▸ Text passage:
Probability density function of a Bivariate Normal Distribution – derived from assumptions on marginal distributions and functional factorization

For a better understanding of ML experiments regarding a generator of human faces based on a convolutional autoencoder we need an understanding of multivariate and bivariate normal distributions and their probability densities.

This post is about the probability density function [pdf] of a bivariate normal distribution of two correlated Gaussian random variables X and Y. Most derivations of the mathematical form of this two-dimensional function start from a general definition of a random vector composed of independent 1-dimensional Gaussian (= normal) distributions and applying a linear transformation onto such a vector. With this post, I want to motivate the general functional form of the probability density in a different way, namely by symmetry arguments and a factorization approach.

In a later post I will derive the general form by applying linear operation on the random vector (X, Y)^T of two independent Gaussian distributions.

Related posts:

Assumption – the marginal distributions are normalized 1-dimensional normal distributions

Let us name the function for the probability density of a bivariate normal distribution g₂(x, y) – and of a centered one g_2c(x, y). x and y are concrete values which the components X and Y of a random vector (X,Y)^T may assume. We want to derive the form of g_2c(x, y) and g₂(x, y). X and Y may be correlated.

Centered distributions: We work in a 2-dimensional Cartesian coordinate system [CCS]. Without loosing much of a generalization we center the density distributions such that their mean values of the density distributions for are zero:

\[ \mu_x \,=\, E(X) \,=\,\, \lt x \gt_{g_x} \,=\, 0 \, \quad \mbox{and} \quad \, \mu_y \,=\, E(Y) \,=\,\, \lt y \gt_{g_y} \,=\, 0 \tag{2}\]

This situation will give us g_2c(x, y).

▸ Records shown:
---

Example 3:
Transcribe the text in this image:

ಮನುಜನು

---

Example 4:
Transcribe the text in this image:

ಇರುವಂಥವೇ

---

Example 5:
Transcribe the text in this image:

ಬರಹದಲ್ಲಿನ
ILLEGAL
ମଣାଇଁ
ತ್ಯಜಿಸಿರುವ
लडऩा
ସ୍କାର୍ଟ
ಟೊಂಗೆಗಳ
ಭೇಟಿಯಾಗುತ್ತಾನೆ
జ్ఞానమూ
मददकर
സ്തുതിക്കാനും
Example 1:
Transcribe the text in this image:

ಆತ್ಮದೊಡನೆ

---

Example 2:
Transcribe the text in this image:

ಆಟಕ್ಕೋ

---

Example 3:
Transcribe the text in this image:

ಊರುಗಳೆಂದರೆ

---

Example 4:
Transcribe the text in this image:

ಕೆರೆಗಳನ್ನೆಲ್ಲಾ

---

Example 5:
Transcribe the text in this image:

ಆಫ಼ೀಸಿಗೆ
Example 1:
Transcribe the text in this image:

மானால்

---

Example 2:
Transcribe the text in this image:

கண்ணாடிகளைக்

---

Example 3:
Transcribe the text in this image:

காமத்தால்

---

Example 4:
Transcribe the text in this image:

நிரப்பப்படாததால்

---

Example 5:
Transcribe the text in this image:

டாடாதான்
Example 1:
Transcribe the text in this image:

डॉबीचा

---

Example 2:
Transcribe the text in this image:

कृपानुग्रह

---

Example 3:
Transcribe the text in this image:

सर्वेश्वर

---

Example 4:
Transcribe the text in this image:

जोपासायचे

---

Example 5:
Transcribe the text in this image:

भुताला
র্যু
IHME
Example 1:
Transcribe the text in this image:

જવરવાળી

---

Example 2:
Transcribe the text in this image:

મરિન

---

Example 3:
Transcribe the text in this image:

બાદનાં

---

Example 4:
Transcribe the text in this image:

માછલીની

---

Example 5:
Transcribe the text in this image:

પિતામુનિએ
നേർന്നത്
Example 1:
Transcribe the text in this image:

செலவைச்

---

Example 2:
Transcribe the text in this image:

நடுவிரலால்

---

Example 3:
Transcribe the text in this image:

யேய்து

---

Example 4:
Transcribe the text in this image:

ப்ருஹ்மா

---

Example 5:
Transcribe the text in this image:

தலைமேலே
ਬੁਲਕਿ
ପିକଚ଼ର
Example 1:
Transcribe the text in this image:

▸ Problems to work on:
1. In the post on the bivariate normal density, list every expression that equation (2) sets equal to zero.
2. In the bivariate normal density post, what symbol stands for the probability density of a centered bivariate normal distribution?
3. Write the next part of the bivariate normal density post, starting right after its final sentence.
The listing is not used for any of the work here.

▸ Expected outputs:
1.
μ_x
E(X)
⟨x⟩ taken over g_x
μ_y
E(Y)
⟨y⟩ taken over g_y

2. g_2c(x, y)

3.
The basic assumption we make is that the two marginal distributions are 1-dimensional centered Gaussian normal distributions :

\[ \begin{align} \mbox{marg. probability density for x}\, : \quad g_{xc}(x) \,&=\, \int g_{2c}(x, y) \,dy \, = \, {1 \over \sqrt{2 \pi}} \, {1 \over \sigma_x } \operatorname{exp} \left( – {1\over2} {1\over {\sigma_x}^2} x^2 \right) \,, \\[10pt] \mbox{marg. probability density for y}\, : \quad g_{yc}(y) \,&=\, \int g_{2c}(x, y)\,dx \, = \, {1 \over \sqrt{2 \pi}} \, {1 \over \sigma_y } \operatorname{exp} \left( – {1\over2} {1\over {\sigma_y}^2} y^2 \right) \,. \end{align} \tag{1}\]

Our marginal density functions shall in addition be be normalized:

\[ \int_0^\infty g_{xc}(x) \,dx \, = \, 1 \,, \quad \int_0^\infty g_{yc}(y) \,dy \, = \, 1 \,. \]

These assumption can at this point be regarded as conditions imposed on g_2c(x, y). The motivation is 2-fold:

We want our bivariate normal distribution to be composed of correlated 1-dimensional (= univariate) normal Gaussian distributions. At some place we have to put respective conditions onto g_2c(x, y). We take it that the marginals represent the basic Gaussians X and Y. Note, however, that we do not assume that X and Y are independent. How the correlation can be expressed will be investigated in further posts. See e.g here and here.
For the case of independent X and Y we need to reproduce g_2c(x, y) = g_xc(x) * g_yc(y). See below.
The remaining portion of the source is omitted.